Work request: What you print should match the entries exactly, only without the pictures.

(Images with pose keypoints)
────────────────

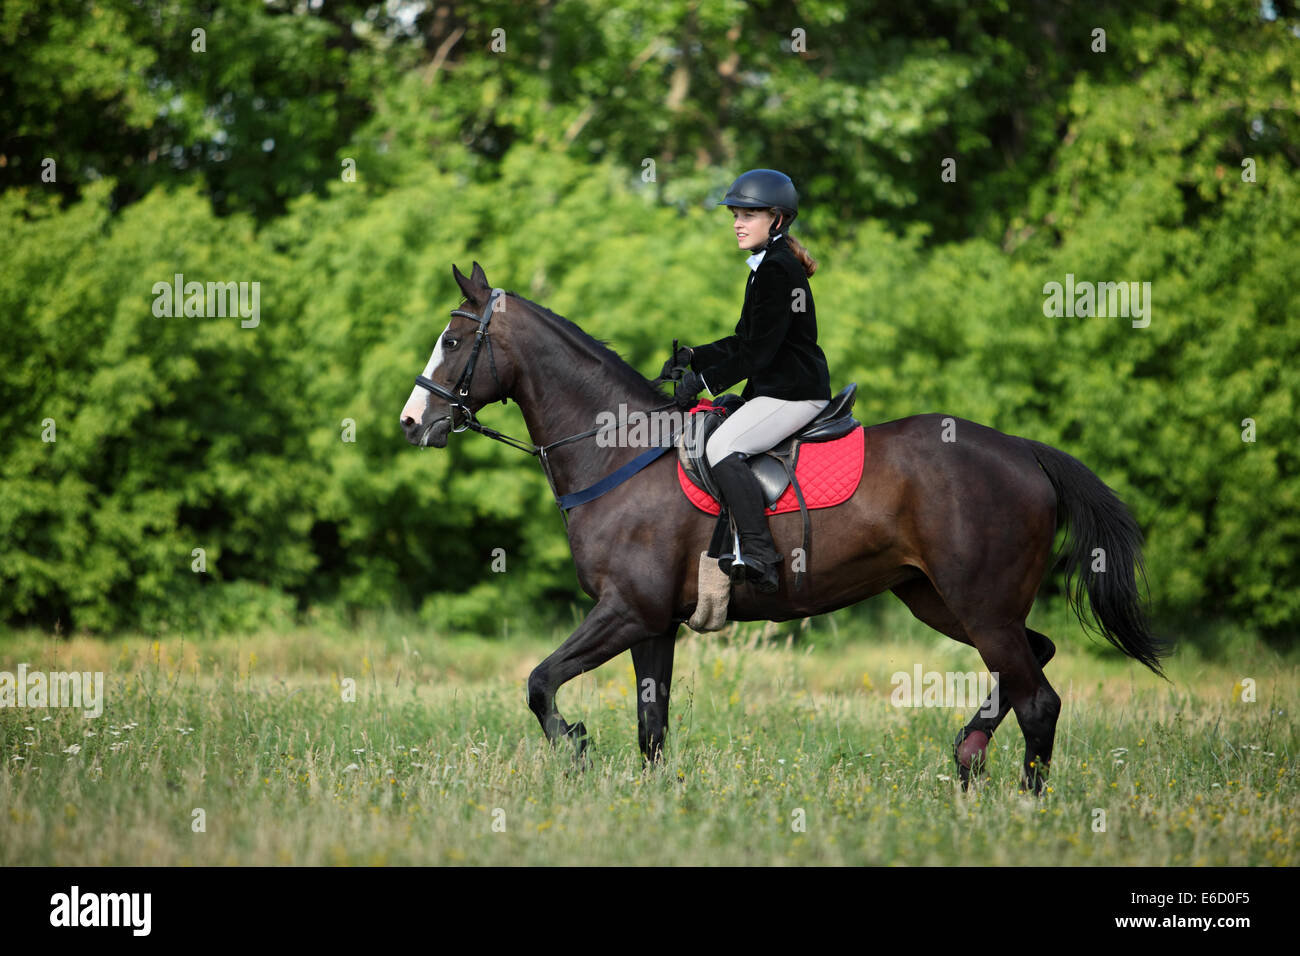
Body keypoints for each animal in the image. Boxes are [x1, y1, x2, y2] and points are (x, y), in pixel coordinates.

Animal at [395, 261, 1170, 790]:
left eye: (453, 339)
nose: (411, 423)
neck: (619, 452)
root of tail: (1025, 452)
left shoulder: (626, 610)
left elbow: (538, 682)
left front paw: (578, 748)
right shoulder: (653, 624)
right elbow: (652, 726)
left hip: (979, 603)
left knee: (1039, 698)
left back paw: (1026, 800)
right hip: (941, 599)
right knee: (1033, 659)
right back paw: (969, 753)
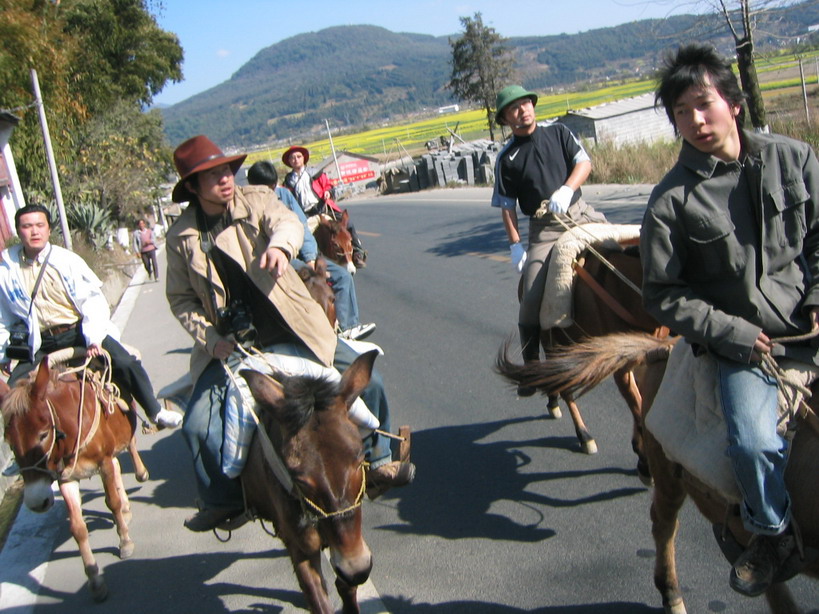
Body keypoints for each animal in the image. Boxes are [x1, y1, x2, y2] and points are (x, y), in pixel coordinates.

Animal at [1, 354, 148, 604]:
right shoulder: (65, 478)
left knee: (130, 445)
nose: (36, 502)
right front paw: (95, 580)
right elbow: (78, 528)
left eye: (43, 435)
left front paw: (125, 542)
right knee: (118, 466)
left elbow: (112, 502)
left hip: (126, 427)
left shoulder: (103, 463)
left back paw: (140, 472)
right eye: (10, 443)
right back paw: (127, 509)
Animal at [237, 352, 378, 614]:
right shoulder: (300, 546)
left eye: (360, 458)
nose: (357, 568)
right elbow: (318, 597)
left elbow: (346, 587)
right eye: (299, 479)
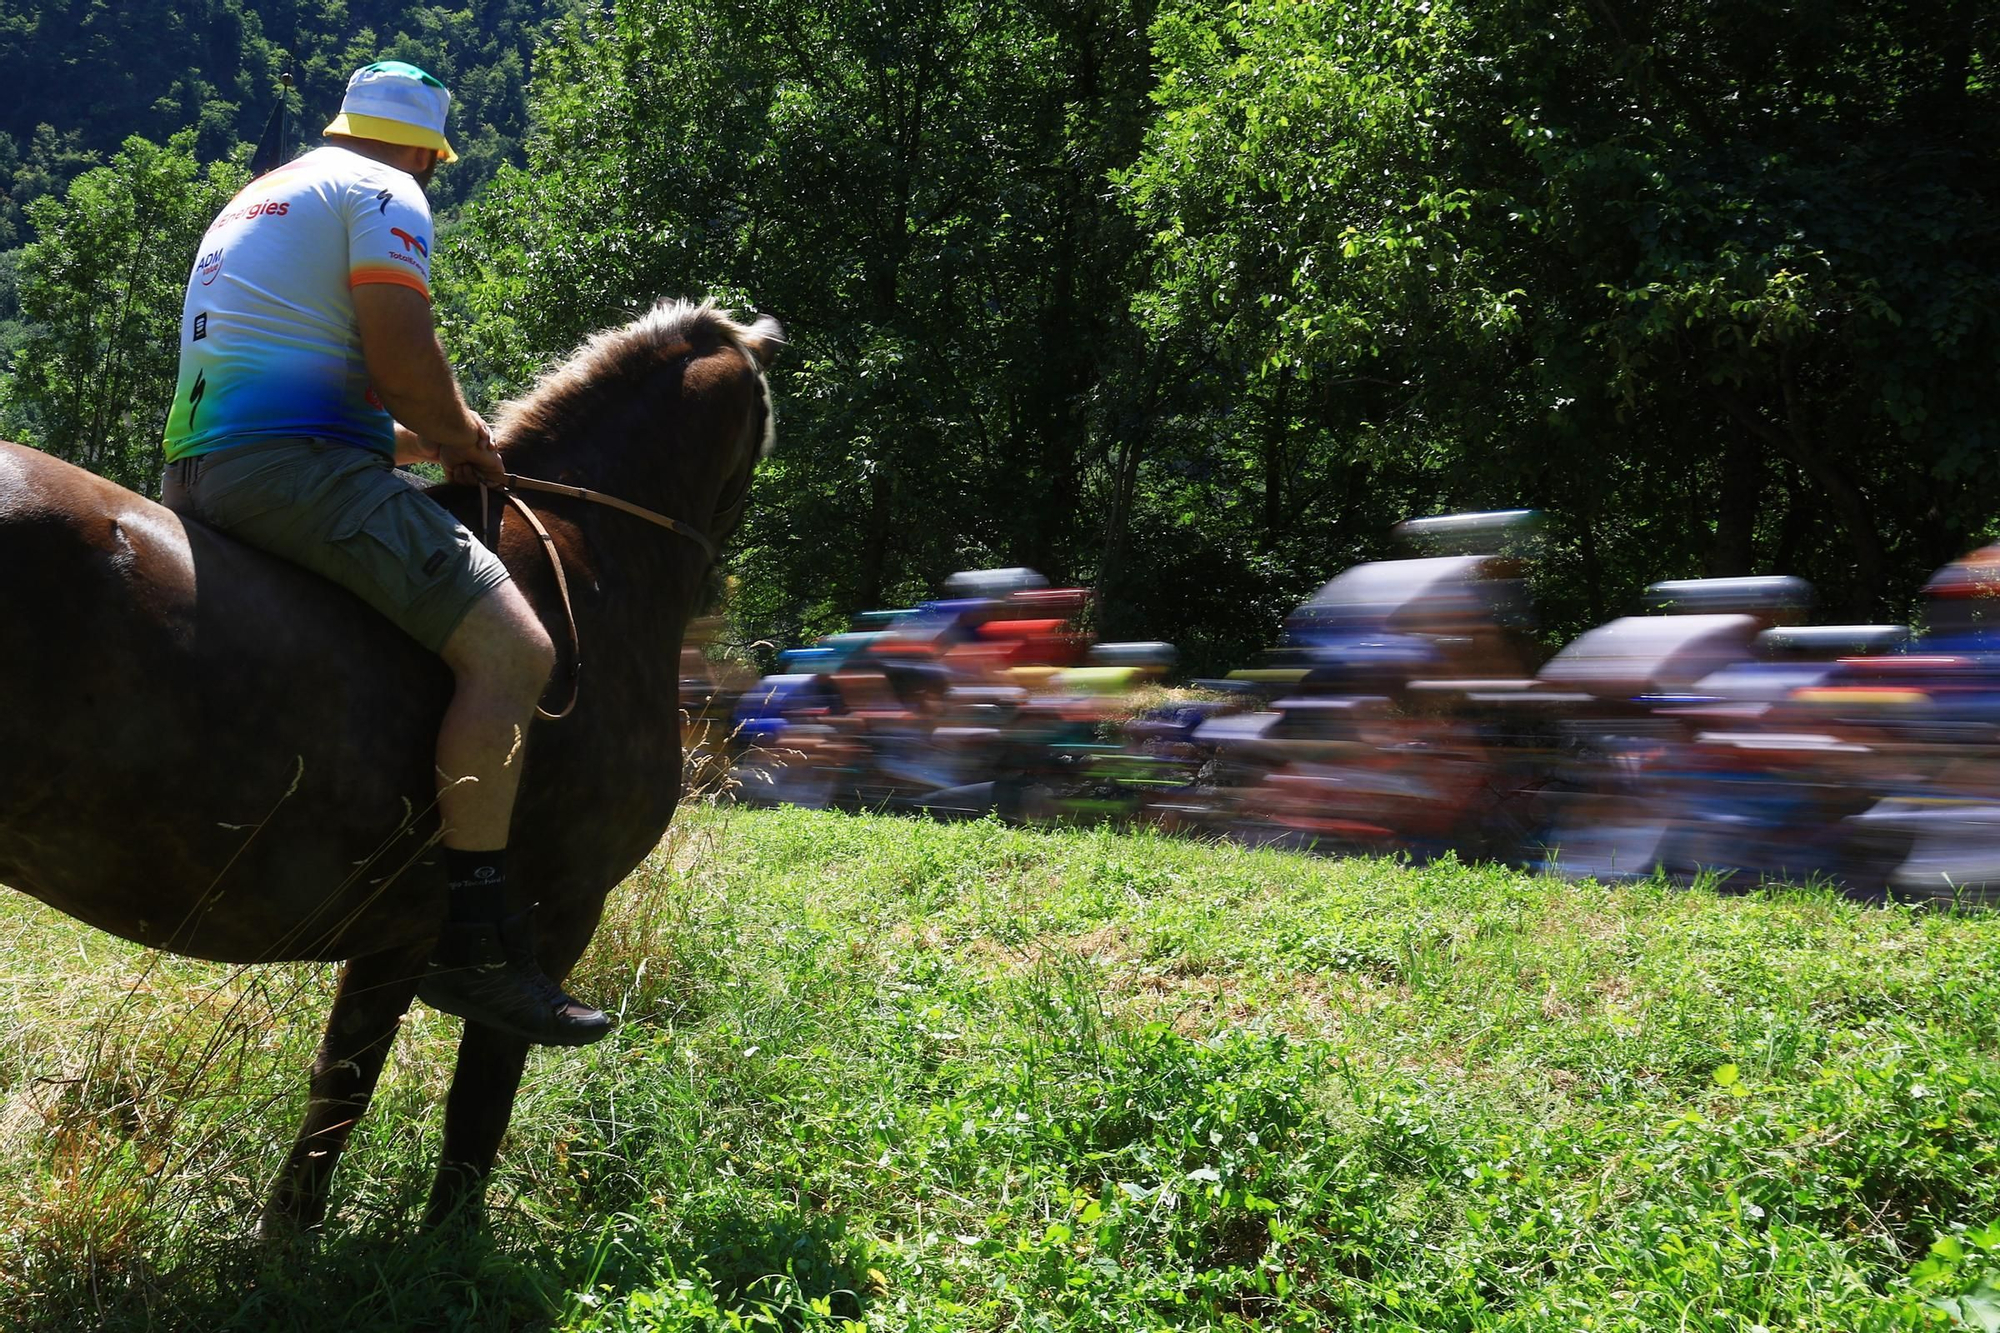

────────────────

Output of the exercise:
Body keypoints for each animal in the image. Boxes are [x1, y1, x2, y2] and points are (x, y), in pixel coordinates.

Animal at [395, 261, 1170, 790]:
left eye: (453, 339)
nose: (411, 423)
neck: (619, 452)
root of tail: (1025, 452)
left shoulder: (626, 610)
left elbow: (538, 682)
left front paw: (578, 748)
right shoulder: (653, 624)
right elbow: (652, 726)
left hip: (979, 603)
left knee: (1039, 698)
left back paw: (1026, 800)
right hip: (941, 599)
right knee: (1033, 659)
right back paw: (969, 753)
Body keypoints for each animal in the image. Boxes are [x1, y1, x2, y2] and points are (x, y), in pixel coordinates.

Animal at [1, 354, 148, 604]:
right shoulder: (65, 478)
left knee: (130, 445)
nose: (36, 502)
right front paw: (95, 580)
right elbow: (78, 528)
left eye: (43, 435)
left front paw: (125, 542)
right knee: (118, 466)
left elbow: (112, 502)
left hip: (126, 427)
left shoulder: (103, 463)
left back paw: (140, 472)
right eye: (10, 443)
right back paw: (127, 509)
Animal at [237, 352, 378, 614]:
right shoulder: (300, 546)
left eye: (360, 458)
nose: (357, 568)
right elbow: (318, 597)
left elbow: (346, 587)
right eye: (299, 479)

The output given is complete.